**** Passage ****

Sarah Palin has never been shy about criticizing President Obama’s national energy policy or lack thereof. Her Facebook page states that “President Obama doesn’t have an energy plan. He has an energy speech that he continues to give regardless of the facts or his obvious failures.” High gas prices are “one of his campaign promises.” The Keystone pipeline: “If we’re worried about instability in the Middle East, it makes no sense to shun safe and reliable oil from Canada.”

Secretary Salazar continues to stonewall energy leases on Bureau of Land Management (BLM) tracts in the West, and others along the coastal continental shelf. Upon his appointment one of his first acts was to kill 77 leases in Utah previously approved by the Bush Administration. Utah, Colorado, and Wyoming by themselves have roughly 1.8 trillion barrels of “recoverable” oil shale (the U.S. Geological Survey estimates a total of 3 to 6 trillion barrels for that region) that currently sits in bureaucratic limbo. Salazar implemented Obama’s six month moratorium of Gulf of Mexico development following the British Petroleum (BP) “Deepwater Horizon” spill in 2010, and development in that sphere proceeds at a snail’s pace. Salazar maintains a no-drill policy in the Arctic National Wildlife Refuge (ANWR). And this past May, new Interior Department regulations governing seismic hydraulic fracturing, or “fracking,” now add another layer of bureaucracy to that controversial natural gas extraction technique.

Thanks to the Bakken Formation in the western part of the state, North Dakota has America’s lowest unemployment rate (2.9% — June, 2012), its energy boom giving North Dakotans the sort of economic prosperity other Americans can only barely remember. I would think that both Mitt Romney and Sarah Palin are popular public figures in the Peace Garden State.

****

§ Exercise 1:
In the stored data entries, swap "Ordenar" for "Classificar", beginning at the first line and ending after the line that contains "poznámka: Upozornění: model". Keep every other part of those lines the same.

**** Source data ****

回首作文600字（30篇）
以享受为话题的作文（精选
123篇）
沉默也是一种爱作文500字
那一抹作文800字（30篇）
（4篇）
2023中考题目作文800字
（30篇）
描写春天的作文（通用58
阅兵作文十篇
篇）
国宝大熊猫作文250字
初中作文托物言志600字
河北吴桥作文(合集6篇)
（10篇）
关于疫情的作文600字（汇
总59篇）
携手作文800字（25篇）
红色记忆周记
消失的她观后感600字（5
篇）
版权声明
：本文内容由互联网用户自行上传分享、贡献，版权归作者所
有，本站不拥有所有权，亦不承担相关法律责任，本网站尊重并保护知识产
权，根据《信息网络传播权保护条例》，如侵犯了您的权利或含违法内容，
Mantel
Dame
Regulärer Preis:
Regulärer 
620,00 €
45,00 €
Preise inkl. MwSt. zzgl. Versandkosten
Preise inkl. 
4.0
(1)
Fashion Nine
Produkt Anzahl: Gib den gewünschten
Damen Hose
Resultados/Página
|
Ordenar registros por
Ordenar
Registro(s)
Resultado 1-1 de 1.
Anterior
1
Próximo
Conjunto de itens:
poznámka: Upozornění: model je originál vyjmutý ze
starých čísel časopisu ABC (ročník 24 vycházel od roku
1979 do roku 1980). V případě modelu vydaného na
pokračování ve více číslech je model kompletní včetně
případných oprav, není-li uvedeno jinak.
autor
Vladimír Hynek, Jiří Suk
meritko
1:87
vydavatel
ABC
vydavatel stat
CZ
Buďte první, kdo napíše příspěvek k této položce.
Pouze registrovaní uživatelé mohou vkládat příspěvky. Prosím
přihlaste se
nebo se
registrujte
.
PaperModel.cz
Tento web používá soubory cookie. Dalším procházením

****

§ Exercise 2:
Name every U.S. state that the energy policy passage mentions by name.

§ Final answer 1:
回首作文600字（30篇）
以享受为话题的作文（精选
123篇）
沉默也是一种爱作文500字
那一抹作文800字（30篇）
（4篇）
2023中考题目作文800字
（30篇）
描写春天的作文（通用58
阅兵作文十篇
篇）
国宝大熊猫作文250字
初中作文托物言志600字
河北吴桥作文(合集6篇)
（10篇）
关于疫情的作文600字（汇
总59篇）
携手作文800字（25篇）
红色记忆周记
消失的她观后感600字（5
篇）
版权声明
：本文内容由互联网用户自行上传分享、贡献，版权归作者所
有，本站不拥有所有权，亦不承担相关法律责任，本网站尊重并保护知识产
权，根据《信息网络传播权保护条例》，如侵犯了您的权利或含违法内容，
Mantel
Dame
Regulärer Preis:
Regulärer 
620,00 €
45,00 €
Preise inkl. MwSt. zzgl. Versandkosten
Preise inkl. 
4.0
(1)
Fashion Nine
Produkt Anzahl: Gib den gewünschten
Damen Hose
Resultados/Página
|
Classificar registros por
Classificar
Registro(s)
Resultado 1-1 de 1.
Anterior
1
Próximo
Conjunto de itens:
poznámka: Upozornění: model je originál vyjmutý ze

§ Final answer 2:
Utah, Colorado, Wyoming, North Dakota